Sigler may find her inspiration in the kitchen and dining room silver drawers, and wherever precious silver lurks. Guild’s primary body of work here comes from the closet. She has deftly created a beguiling set, 36 in all, of small images of shirts, in the series she coyly dubs “Lilywhite Shirts.” The shirts pictures, cleanly realized in graphite and watercolor, amount to posed shirt “portraits,” configured on hangers and floating against white voids. With these, Guild captures the literal feel and the dimensionality of the garments, in line, fold, texture, fabric quality, and give.
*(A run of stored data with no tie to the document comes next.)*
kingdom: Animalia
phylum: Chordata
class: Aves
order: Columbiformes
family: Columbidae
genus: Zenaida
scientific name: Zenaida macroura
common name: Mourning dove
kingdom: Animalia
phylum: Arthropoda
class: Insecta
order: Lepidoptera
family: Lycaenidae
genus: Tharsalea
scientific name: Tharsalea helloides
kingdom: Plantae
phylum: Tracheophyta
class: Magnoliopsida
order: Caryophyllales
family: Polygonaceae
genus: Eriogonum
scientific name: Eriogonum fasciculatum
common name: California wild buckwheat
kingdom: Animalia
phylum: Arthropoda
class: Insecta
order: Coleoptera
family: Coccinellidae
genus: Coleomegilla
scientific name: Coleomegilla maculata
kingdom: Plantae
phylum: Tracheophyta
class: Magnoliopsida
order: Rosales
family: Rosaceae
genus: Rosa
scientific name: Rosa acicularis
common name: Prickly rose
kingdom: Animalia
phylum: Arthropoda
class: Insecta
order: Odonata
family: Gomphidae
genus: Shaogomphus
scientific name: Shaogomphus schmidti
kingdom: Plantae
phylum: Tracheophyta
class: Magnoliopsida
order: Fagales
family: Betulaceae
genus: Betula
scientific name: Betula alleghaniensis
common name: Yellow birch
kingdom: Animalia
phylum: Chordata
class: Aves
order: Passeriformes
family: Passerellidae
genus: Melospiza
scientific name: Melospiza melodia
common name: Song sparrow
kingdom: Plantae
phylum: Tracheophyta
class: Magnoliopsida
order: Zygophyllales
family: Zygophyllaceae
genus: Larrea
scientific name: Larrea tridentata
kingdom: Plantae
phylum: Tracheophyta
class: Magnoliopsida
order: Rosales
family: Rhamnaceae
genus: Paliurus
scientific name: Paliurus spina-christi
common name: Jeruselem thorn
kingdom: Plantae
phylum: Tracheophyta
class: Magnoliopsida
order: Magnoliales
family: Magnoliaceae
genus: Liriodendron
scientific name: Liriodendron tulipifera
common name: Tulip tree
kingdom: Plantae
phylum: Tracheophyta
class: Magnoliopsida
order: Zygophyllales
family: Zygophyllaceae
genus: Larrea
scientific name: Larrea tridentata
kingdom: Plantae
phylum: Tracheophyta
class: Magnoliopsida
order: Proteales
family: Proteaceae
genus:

From quite another part of the house, Guild further demonstrates her calm aplomb with studies of crackers — all manner thereof, for both human and canine consumption. She also lends her cool hand and eye to discrete, porous pieces of toast, sometimes half-eaten.
This consumable subject series might smack of some post-ironic, post Pop Art strategy at work, but Guild manages to sidestep the wink-wink air of novelty. There is a dry, lightly crunchy wit and grace to her art, individually and as a collective, rhythmic whole. She seems committed to the project at hand, without over-thinking or overselling.
For anyone who stops to notice the deceptively quiet art here, a gentle breeze of serendipitous beauty can be sensed blowing through the roon. Who knew the potentially transformative power of shirts and forks?